++++ The records ++++
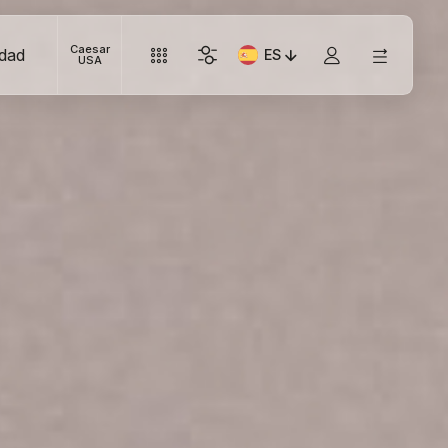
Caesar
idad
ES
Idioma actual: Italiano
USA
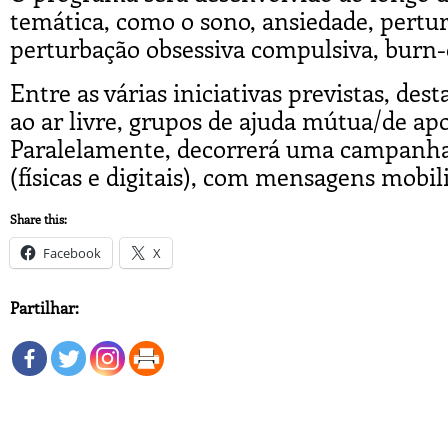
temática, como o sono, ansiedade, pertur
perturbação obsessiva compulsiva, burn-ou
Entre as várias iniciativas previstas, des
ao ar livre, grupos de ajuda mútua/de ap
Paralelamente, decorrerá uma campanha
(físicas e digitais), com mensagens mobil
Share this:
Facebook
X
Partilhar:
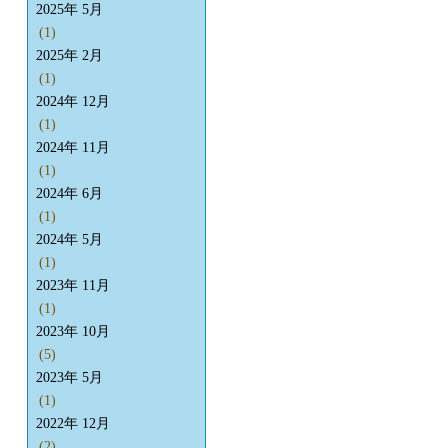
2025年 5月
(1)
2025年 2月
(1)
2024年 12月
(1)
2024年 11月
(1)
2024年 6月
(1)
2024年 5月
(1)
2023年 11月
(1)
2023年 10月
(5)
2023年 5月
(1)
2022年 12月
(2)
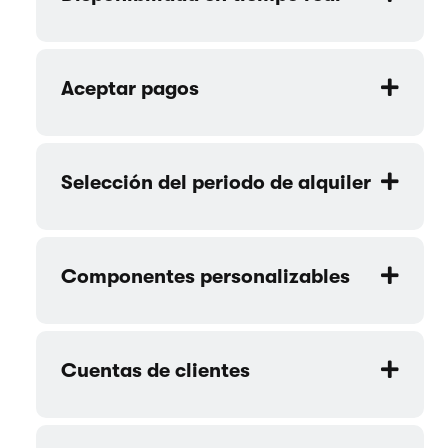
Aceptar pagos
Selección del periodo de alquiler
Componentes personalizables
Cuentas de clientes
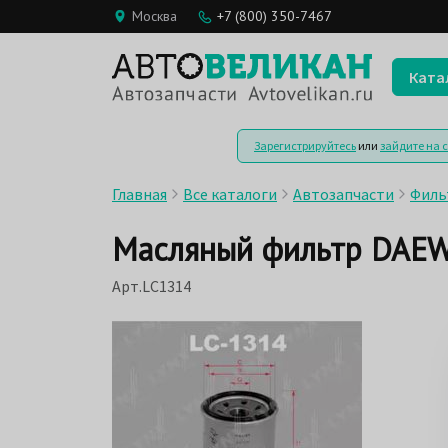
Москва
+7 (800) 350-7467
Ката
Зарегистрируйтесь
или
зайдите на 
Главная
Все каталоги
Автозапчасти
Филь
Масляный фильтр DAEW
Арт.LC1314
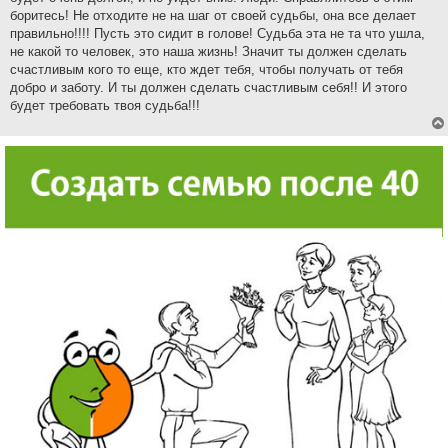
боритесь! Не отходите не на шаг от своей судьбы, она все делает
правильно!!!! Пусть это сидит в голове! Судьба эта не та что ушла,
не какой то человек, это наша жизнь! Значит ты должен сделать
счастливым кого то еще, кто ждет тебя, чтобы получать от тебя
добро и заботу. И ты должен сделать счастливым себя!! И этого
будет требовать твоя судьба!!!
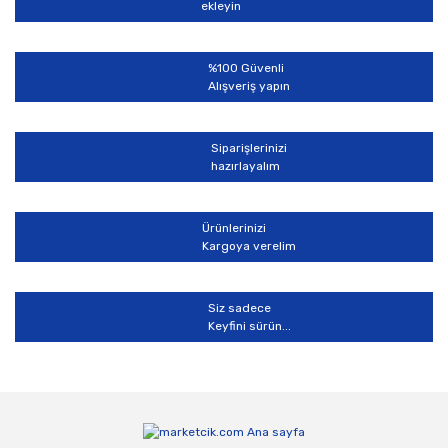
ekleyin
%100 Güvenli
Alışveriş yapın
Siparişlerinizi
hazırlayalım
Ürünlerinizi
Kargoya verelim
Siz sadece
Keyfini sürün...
++++
++++ The records ++++
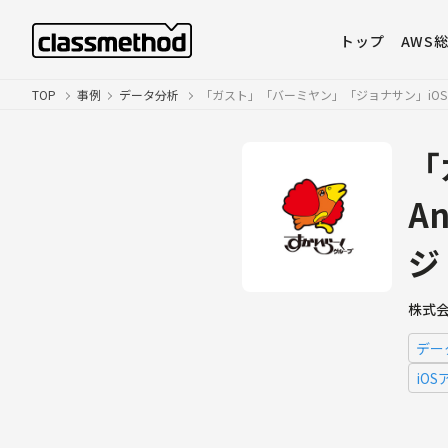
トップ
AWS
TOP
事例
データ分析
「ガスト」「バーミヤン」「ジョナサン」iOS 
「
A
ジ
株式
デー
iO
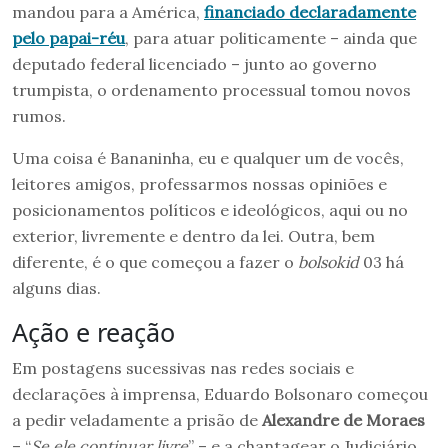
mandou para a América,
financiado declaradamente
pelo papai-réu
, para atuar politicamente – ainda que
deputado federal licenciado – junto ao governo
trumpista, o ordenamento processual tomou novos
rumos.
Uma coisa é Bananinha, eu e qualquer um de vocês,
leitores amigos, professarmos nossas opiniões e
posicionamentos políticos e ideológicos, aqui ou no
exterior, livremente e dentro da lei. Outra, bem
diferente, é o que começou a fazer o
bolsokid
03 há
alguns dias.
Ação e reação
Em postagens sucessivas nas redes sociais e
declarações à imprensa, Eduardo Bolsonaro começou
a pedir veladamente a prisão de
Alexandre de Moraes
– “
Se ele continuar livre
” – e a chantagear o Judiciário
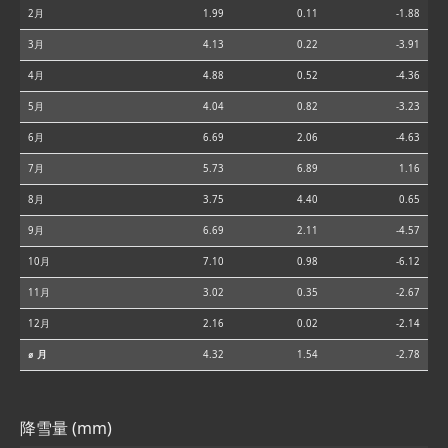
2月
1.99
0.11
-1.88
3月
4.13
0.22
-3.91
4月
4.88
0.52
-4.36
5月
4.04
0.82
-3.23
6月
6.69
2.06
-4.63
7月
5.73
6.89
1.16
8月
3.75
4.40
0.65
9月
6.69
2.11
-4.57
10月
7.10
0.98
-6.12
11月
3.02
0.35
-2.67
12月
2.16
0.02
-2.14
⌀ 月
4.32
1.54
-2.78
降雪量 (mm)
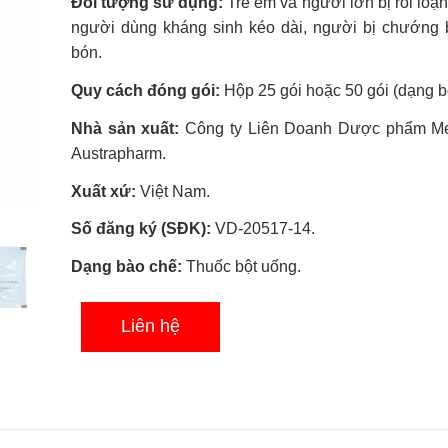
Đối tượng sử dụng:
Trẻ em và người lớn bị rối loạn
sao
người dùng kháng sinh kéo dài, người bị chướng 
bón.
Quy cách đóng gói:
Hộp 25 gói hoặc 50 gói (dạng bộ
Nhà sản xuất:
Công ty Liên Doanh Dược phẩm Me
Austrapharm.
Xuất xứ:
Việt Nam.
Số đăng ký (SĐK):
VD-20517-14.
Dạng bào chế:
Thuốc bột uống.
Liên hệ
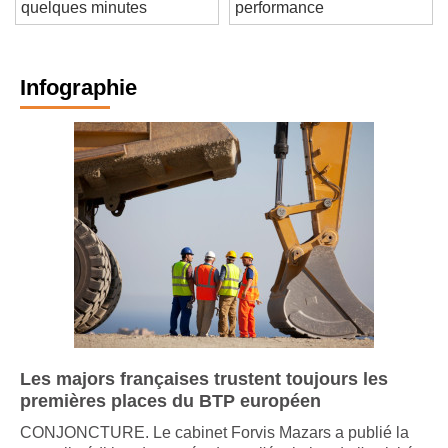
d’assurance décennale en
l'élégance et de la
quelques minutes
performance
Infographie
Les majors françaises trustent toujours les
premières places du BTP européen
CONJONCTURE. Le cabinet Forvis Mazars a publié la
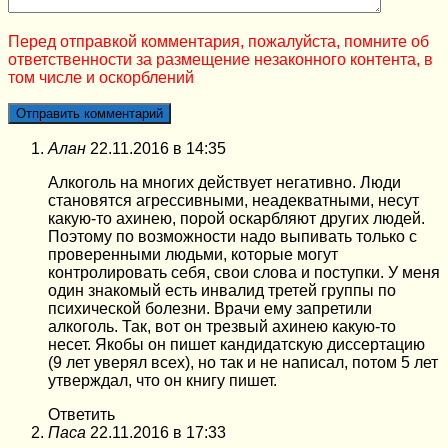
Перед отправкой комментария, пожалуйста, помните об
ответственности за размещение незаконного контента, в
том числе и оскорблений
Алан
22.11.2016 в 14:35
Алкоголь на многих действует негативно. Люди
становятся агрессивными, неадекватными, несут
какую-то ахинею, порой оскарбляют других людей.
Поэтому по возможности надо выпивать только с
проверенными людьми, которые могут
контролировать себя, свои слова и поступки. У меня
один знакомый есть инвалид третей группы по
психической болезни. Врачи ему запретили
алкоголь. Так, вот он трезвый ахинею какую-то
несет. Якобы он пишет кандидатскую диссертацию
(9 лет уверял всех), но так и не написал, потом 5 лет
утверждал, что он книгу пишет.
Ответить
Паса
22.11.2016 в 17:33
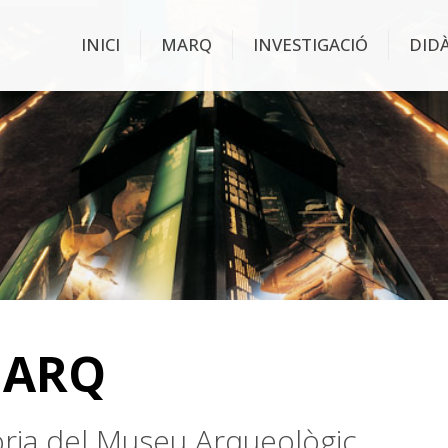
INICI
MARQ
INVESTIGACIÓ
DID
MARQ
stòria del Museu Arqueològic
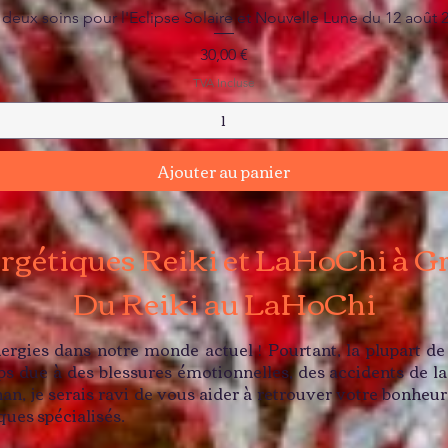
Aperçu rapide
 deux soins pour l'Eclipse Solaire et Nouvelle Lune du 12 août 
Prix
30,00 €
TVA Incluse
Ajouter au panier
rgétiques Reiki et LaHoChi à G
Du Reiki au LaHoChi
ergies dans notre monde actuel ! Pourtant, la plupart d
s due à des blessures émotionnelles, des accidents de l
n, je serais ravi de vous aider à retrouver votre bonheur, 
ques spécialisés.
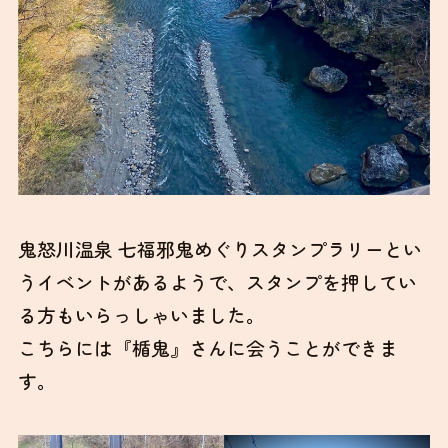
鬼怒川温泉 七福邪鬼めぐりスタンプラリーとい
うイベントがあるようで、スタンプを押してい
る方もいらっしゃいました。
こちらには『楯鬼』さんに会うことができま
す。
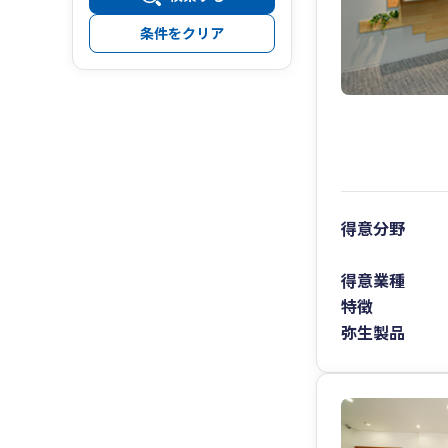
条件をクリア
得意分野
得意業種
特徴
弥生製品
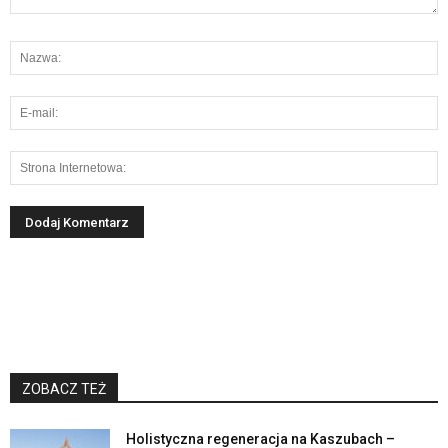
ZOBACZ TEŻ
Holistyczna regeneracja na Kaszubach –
++++
++++ The records ++++
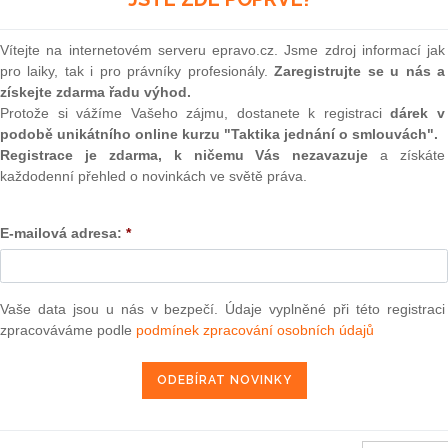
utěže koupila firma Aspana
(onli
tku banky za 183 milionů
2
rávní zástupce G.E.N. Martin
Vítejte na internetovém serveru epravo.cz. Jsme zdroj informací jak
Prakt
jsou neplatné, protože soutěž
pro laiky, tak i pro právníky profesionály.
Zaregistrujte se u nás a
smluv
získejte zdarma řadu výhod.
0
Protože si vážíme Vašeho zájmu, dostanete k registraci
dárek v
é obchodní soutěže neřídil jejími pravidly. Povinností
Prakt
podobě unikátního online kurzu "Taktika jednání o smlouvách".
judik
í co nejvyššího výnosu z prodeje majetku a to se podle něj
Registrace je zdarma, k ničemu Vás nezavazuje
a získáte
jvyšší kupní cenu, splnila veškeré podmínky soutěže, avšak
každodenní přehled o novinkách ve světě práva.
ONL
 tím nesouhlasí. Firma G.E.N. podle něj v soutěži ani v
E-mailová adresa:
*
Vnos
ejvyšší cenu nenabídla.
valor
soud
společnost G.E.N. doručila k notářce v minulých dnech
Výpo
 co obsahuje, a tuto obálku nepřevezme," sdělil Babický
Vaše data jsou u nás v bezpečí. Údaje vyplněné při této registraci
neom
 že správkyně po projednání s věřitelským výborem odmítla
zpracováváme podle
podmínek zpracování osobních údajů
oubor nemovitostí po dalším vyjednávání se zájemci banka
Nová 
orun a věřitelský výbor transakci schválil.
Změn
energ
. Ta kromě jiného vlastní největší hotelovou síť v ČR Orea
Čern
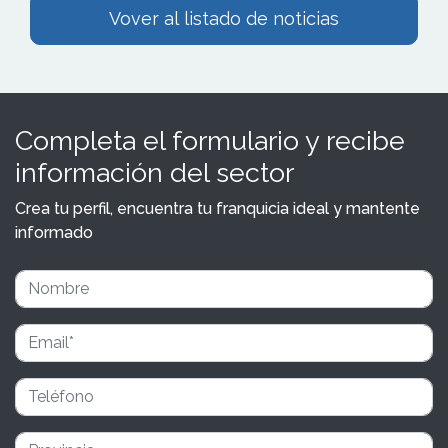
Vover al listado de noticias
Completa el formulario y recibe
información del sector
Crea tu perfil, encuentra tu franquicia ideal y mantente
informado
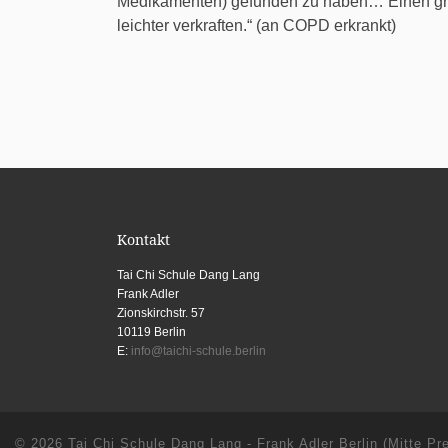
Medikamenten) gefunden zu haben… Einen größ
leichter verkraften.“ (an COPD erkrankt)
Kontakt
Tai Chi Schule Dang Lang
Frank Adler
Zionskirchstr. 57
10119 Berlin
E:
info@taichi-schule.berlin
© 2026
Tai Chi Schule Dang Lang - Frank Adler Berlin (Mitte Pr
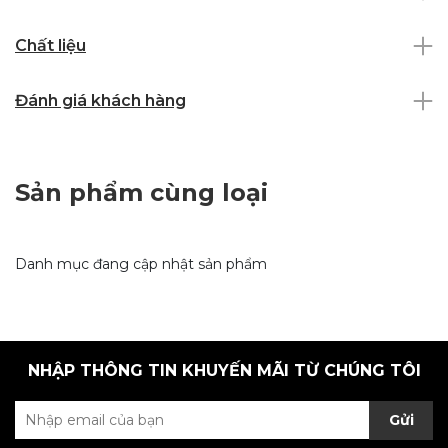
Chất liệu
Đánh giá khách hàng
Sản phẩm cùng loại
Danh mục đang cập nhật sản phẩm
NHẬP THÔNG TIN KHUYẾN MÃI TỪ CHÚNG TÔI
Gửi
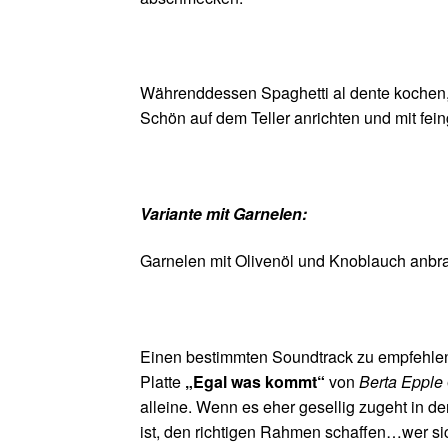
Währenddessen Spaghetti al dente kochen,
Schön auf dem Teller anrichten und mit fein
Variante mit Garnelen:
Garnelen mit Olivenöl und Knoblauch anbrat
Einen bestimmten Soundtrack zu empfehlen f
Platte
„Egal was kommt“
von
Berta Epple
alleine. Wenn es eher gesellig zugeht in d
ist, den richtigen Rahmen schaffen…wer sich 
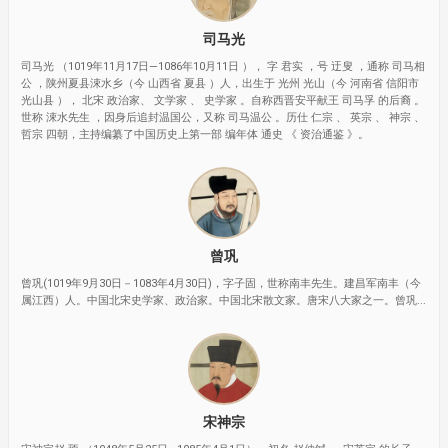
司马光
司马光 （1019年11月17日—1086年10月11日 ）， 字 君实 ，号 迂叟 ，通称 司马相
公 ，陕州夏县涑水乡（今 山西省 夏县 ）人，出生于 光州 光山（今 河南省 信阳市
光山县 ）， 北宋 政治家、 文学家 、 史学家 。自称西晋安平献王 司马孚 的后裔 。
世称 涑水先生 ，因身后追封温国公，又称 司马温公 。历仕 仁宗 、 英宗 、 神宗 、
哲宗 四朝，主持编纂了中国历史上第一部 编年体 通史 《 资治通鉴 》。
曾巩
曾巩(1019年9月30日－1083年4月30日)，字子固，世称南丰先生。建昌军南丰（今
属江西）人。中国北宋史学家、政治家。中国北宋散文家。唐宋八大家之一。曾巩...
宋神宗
++++
**Exercise objective:** Starting with the line above that holds "Quy cách đóng", restate each line word for word up to and including the line that holds "становятся агрессивными, неадекватными, несут". Drop the pictures.

**Solution to this exercise:**
Quy cách đóng gói:
Hộp 25 gói hoặc 50 gói (dạng bộ
Nhà sản xuất:
Công ty Liên Doanh Dược phẩm Me
Austrapharm.
Xuất xứ:
Việt Nam.
Số đăng ký (SĐK):
VD-20517-14.
Dạng bào chế:
Thuốc bột uống.
Liên hệ
d’assurance décennale en
l'élégance et de la
quelques minutes
performance
Infographie
Les majors françaises trustent toujours les
premières places du BTP européen
CONJONCTURE. Le cabinet Forvis Mazars a publié la
Перед отправкой комментария, пожалуйста, помните об
ответственности за размещение незаконного контента, в
том числе и оскорблений
Алан
22.11.2016 в 14:35
Алкоголь на многих действует негативно. Люди
становятся агрессивными, неадекватными, несут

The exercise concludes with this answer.